Capabilities are used to avoid running recipes on a client that are so incompatible as to be harmful. For example, some changes to filter expression handling cannot be detected by filter expressions, and so older clients that receive filters using these new features would break.
Note
Capabilities were first introduced in Firefox 70. Clients prior to this
do not check capabilities, and run all recipes provided. To accommodate
this, the server splits recipes into two Remote Settings collections,
normandy-recipes
, and normandy-recipes-capabilities
. Clients
prior to Firefox 70 use the former, whereas Firefox 70 and above use the
latter. Recipes that only require “baseline” capabilities are published
to both, and those that require advanced capabilities are only published
to the capabilities aware collection.
Filter Expressions
Finally the recipe’s filter expression is checked. Filter expressions are written in an expression language named JEXL that is similar to JavaScript, but far simpler. It is intended to be as safe to evaluate as possible.
Filters are evaluated in a context that contains details about the client
including browser versions, installed add-ons, and Telemetry data. Filters
have access to “transforms” which are simple functions that can do things like
check preference values or parse strings into Date
objects. Filters don’t
have access to change any state in the browser, and are generally
idempotent. However, filters are not considered to be “pure functions”,
because they have access to state that may change, such as time and location.
3. Execution
After a recipe’s suitability is determined, that recipe is executed. The recipe specifies an action by name, as well as arguments to pass to that action. The arguments are validated against an expected schema.

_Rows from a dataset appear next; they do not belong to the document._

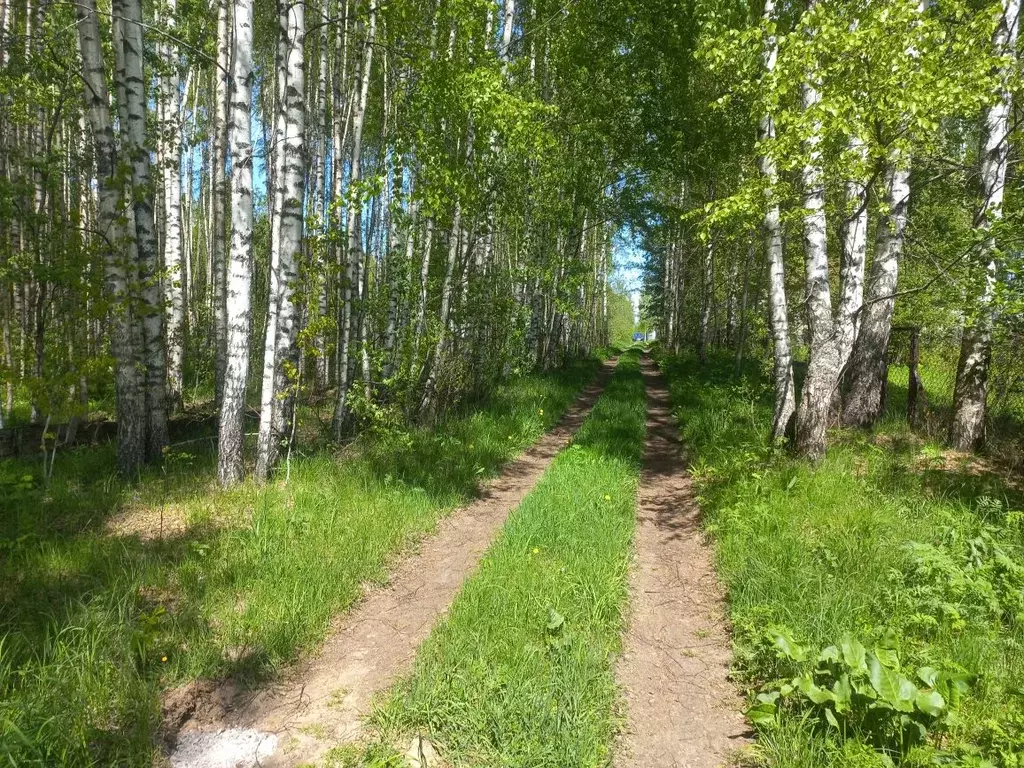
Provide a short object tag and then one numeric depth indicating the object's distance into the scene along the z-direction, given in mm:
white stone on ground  2783
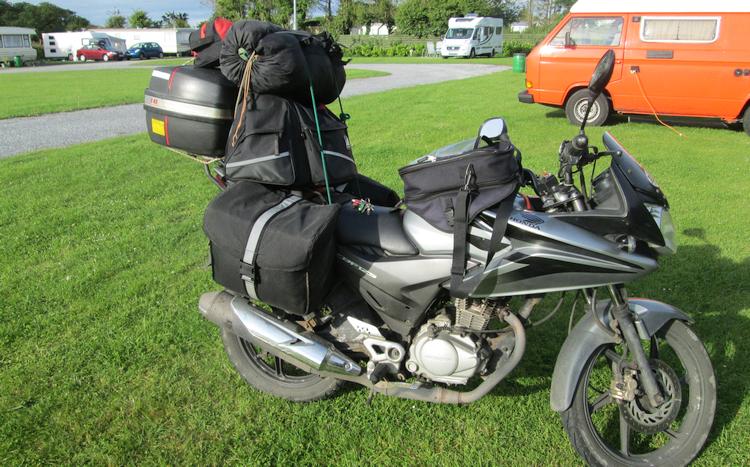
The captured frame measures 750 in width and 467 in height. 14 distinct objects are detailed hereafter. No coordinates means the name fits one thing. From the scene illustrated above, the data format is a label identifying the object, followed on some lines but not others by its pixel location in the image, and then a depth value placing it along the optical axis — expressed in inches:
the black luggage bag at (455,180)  90.0
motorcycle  89.2
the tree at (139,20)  2960.1
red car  1867.6
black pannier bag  93.0
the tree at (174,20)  3132.4
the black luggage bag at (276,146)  102.8
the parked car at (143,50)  1918.1
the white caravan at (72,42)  1910.7
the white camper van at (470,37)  1449.3
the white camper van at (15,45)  1653.5
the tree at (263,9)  1749.5
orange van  368.5
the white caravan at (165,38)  2058.3
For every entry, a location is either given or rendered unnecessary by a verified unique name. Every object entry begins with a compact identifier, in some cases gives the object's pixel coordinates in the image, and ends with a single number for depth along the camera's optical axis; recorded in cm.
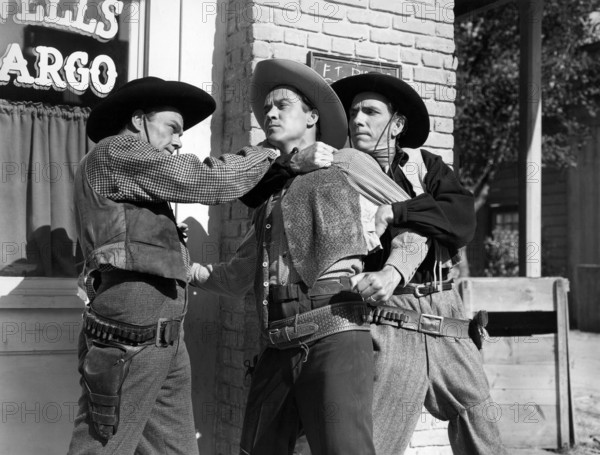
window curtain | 459
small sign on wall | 465
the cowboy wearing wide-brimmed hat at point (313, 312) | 311
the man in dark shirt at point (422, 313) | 352
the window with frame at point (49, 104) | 458
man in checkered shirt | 311
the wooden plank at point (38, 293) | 445
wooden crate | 570
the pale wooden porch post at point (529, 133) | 755
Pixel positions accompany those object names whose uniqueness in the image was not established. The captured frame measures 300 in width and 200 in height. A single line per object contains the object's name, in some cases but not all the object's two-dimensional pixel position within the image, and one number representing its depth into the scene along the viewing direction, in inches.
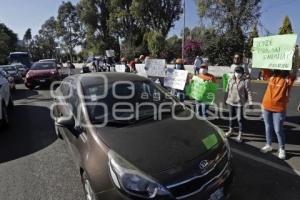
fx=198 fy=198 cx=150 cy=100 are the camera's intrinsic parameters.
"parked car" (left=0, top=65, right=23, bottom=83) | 563.3
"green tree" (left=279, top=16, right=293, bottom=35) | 831.7
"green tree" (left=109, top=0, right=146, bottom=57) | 1063.8
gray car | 76.0
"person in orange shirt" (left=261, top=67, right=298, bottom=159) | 129.4
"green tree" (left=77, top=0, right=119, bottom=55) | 1228.5
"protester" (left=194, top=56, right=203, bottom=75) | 480.5
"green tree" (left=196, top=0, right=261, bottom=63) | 709.6
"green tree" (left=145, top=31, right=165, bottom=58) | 925.3
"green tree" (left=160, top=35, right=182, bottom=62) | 963.0
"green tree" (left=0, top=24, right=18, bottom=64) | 1356.9
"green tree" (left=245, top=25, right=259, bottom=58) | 685.7
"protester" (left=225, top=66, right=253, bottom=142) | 156.7
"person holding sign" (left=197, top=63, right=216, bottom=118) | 182.5
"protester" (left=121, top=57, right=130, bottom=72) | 299.6
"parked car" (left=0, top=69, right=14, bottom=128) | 200.6
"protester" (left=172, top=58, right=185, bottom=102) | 207.0
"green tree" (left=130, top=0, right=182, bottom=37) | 963.3
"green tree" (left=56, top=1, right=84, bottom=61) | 1847.4
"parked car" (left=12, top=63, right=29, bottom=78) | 706.0
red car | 431.0
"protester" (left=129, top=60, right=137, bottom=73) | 311.3
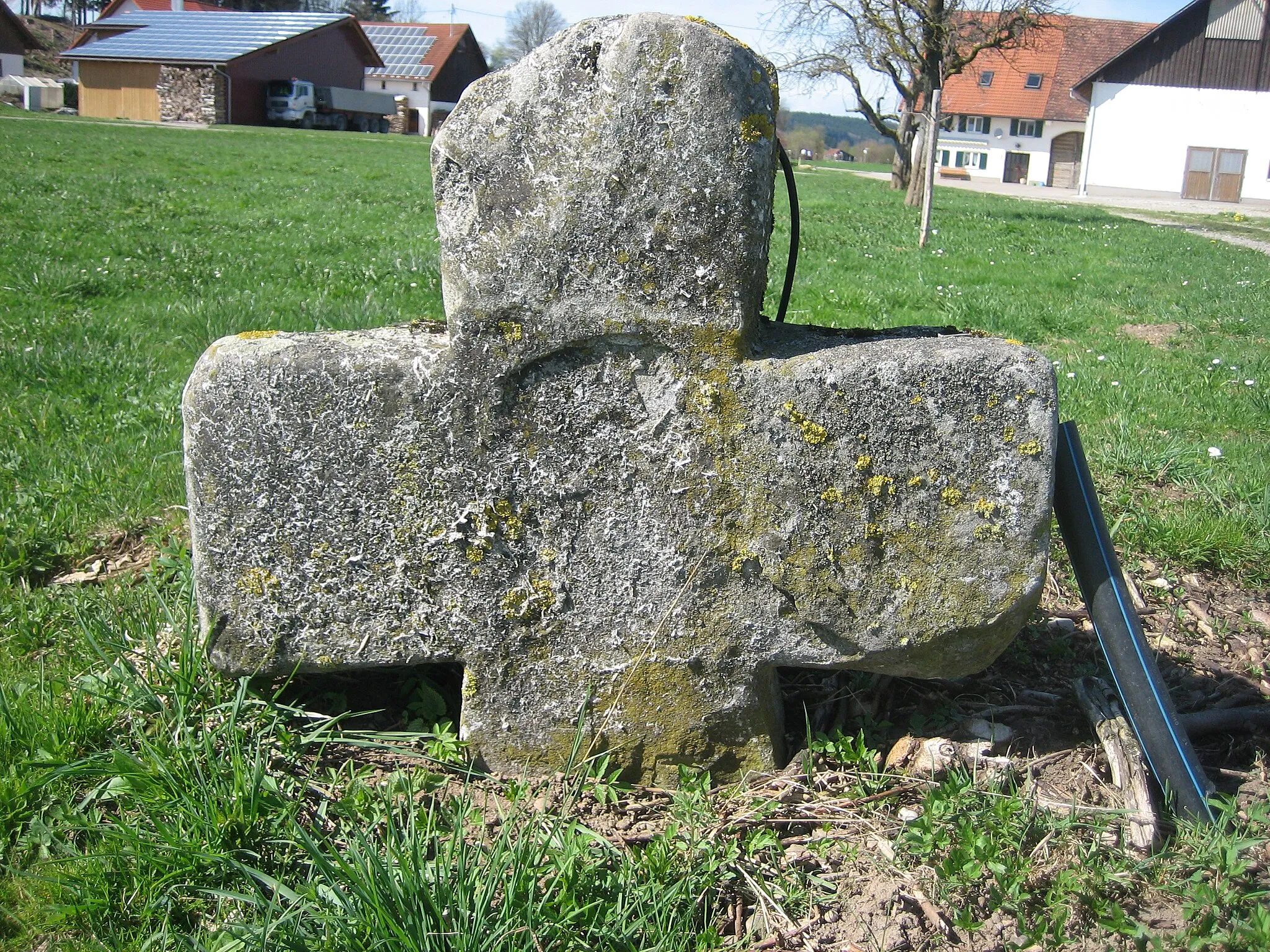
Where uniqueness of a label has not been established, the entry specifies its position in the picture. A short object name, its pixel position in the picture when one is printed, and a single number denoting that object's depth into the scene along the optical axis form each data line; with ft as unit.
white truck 140.26
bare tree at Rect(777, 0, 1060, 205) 66.08
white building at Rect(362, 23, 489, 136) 175.32
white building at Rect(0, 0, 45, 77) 165.99
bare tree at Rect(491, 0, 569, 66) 221.87
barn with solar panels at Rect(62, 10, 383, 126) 130.93
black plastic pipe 7.39
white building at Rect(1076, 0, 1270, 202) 108.88
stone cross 6.86
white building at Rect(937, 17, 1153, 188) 155.22
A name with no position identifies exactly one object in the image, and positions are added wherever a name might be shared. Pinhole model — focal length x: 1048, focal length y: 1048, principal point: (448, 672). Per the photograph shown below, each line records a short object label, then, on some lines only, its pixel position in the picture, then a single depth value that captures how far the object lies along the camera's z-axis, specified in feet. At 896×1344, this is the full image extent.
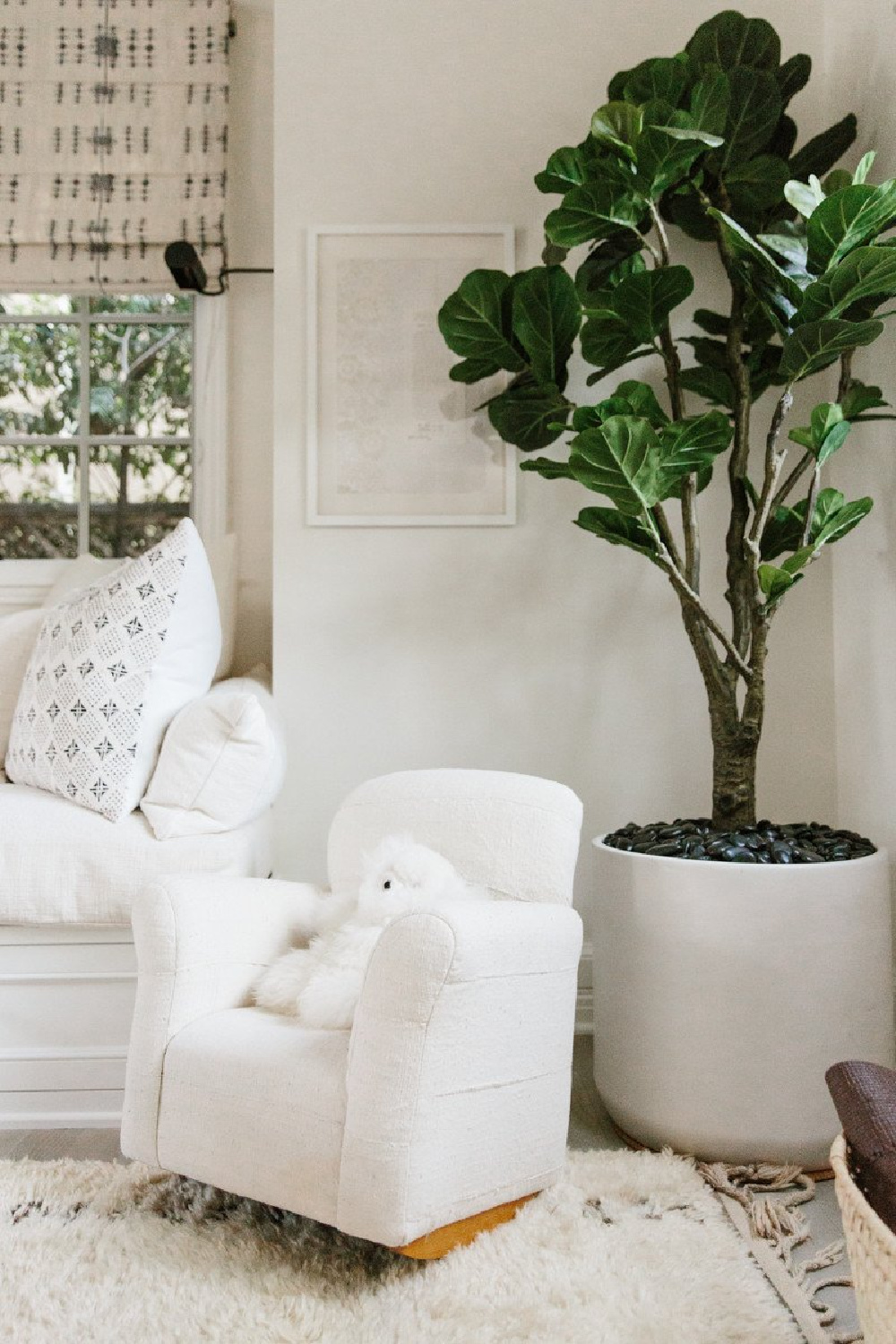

All action have a pre- and post-step that runs once each Normandy session. The pre-step is run before any recipes are executed, and once the post-step is executed, no more recipes will be executed on that action in this session.
Each recipe is passed to the action, along with its suitability. Individual actions have their own semantics about what to do with recipes. Many actions maintain their own life cycle of events for new recipes, existing recipes, and recipes that stop applying to this client.